The Barber Centre on Congaree holds “Buddy’s Shine Services,” his business name, but you get way more than a shoe shine if luck or a shoe disaster brings you through his doors and into his chair.
“Did I ever tell you that President Johnson was a customer? And his top advisor?” This is not just idle chit-chat between a shoe-shiner and client. This is a nugget in a treasure chest of stories of famous clients and special patrons Buddy can call his own. When Buddy tells his stories, he is modest and matter-of-fact, as if every day you meet the likes of Johnny Carson, Dean Martin, and David Rockefeller. To Buddy, they were gentlemen who wanted to look their best, who happened to have done a few important things. Yes, a few.

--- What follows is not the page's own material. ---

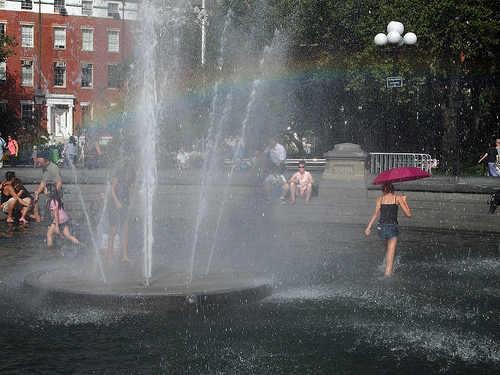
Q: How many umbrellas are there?
A: One.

“There’s a lotta guys (and ladies) with a lotta shoes in this town!” He turned 70 this past March. You can tell he’s happy to be alive. He’s survived six by-pass surgeries, goes to the gym every day at 5 a.m., and lives a good life with his wife of 39 years, Rochelle. Getting married to her was literally the last thing he did before leaving New York City and heading home for Greenville in 1972.
When his mother nicknamed him “Buddy,” she must have known he would be a friend to many. One friend in particular was not only a friend, but an “Angel.” Buddy calls Brackey Cole that, because Cole raised money for Buddy when Buddy was out of work for 10 weeks recovering from his heart surgery 11 years ago. Cole and others chipped in, so that Buddy wouldn’t have to worry. “That’s what friends do,” Buddy says.
The first thing Talmadge Holmes, his given name, asks me is “Where do Greenville’s best-dressed go (for a shoe-shine), the ones who dress from head to toe—not the ones who stop at their socks?”
It’s not a trick question, and I am glad to know the answer.